The Aberdeen Town Commissioners met Monday to discuss and conduct a public hearing concerning the proposed Blake Village development on N.C.5.
Specifically, they were considering the rezoning of the land in question, that sits across the street from Food Lion, to permit development to proceed. This was the first step in a process that could eventually lead to the issuing of a conditional use permit that would allow construction to start.
The council voted 3-1 to approve the rezoning with commissioner Ken Byrd casting the dissenting vote.
The development will consist of up to 120,000 square feet of office and retail space, 370 residences, and nearly nine acres of parks and recreational areas available for public use. Construction is anticipated to start later this year.
“One of the most unique aspects of Blake Village is that people can live, work and play here,” said Bob Koontz, a principal with KoontzJones Design, a Southern Pines land planning and architectural firm and designer of Blake Village. “This type of mixed-use development is exactly what the Aberdeen Land Development Plan is asking for because it creates attractive, walkable communities characterized by traditional architecture, green space, and a great quality of life.”
Blake Village Center renderings courtesy of KoontzJones Design.
Of the nearly 20 people who spoke at the hearing, several spoke in favor of the development, citing the family-friendly environment the mixed-use development would provide.
However, many speakers were deeply concerned about the increase of traffic on N.C. 5. Several Pinehurst residents were concerned about the impact of traffic past the footprint of the development, especially entering Pinehurst, and felt it had not been adequately studied.
Responding to a request for comment from Sandhills Sentinel, Developer Riley and Walker provided the following statement from Travis Fluitt, Associate at Kimley-Horn; who had been retained to provide an Traffic Impact Analysis.

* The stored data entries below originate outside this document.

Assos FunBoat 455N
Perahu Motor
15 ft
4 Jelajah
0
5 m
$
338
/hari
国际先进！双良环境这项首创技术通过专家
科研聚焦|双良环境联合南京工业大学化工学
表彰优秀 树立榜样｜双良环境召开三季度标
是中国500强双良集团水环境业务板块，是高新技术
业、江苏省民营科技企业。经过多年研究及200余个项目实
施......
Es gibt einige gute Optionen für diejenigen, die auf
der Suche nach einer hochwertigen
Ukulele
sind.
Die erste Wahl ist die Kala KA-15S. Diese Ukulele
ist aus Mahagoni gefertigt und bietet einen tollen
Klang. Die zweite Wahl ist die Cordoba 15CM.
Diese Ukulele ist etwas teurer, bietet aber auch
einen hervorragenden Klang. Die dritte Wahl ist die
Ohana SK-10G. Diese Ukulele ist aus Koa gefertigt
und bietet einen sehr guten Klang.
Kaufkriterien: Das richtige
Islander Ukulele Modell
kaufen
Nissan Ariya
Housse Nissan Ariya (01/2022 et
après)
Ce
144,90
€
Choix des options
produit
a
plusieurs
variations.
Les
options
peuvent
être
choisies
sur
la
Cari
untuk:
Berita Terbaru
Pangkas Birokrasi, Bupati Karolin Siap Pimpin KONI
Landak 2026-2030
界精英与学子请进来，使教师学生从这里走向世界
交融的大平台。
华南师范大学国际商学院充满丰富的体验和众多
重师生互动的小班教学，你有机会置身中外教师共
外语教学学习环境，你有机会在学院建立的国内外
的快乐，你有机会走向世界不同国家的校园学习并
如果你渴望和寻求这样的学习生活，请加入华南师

“Hwy 5 will be able to accommodate 25,000 vehicle trips per day when the four lane expansion (scheduled to start construction in 2022) is complete. When Blake Village is fully built-out, N.C. 5 will see up to 17,000 vehicle trips per day, so this is well below what the roadway can accommodate.
“In addition, the property’s mixed-use configuration will create an environment where residents can live work and play in one location, which should reduce the number of times they access area roadways each day. Also, by providing more shopping and dining options to the community, Blake Village will keep area residents from traveling so far for services, which will help reduce traffic on other area roadways like US Hwy 1 and 15-501.”
Braden Riley, a co-founder of Riley and Walker said “Reducing traffic and improving accessibility is a top priority for us, and our intent with Blake Village is to create a walkable environment that is easily accessible by foot, bike or car. We are confident that the various roadway improvements detailed in the TIA will be a great benefit to both Blake Village and the entire Aberdeen community.”
Aberdeen Mayor Robert Farrell commented “We can all say shut the door (to further growth) and not welcome new development, but that is not going to happen.”
Mayor Pro Temp Jim Thomas added, “Traffic (On N.C. 5) is going to get worst, but this development will be a beautiful addition.”
Commissioner Joe Dannelley, addressing the crowd, commented on how pleased he was to see citizens taking an interest in the town and thanked them for coming out.
The next Aberdeen Commissioner’s meeting is scheduled in August.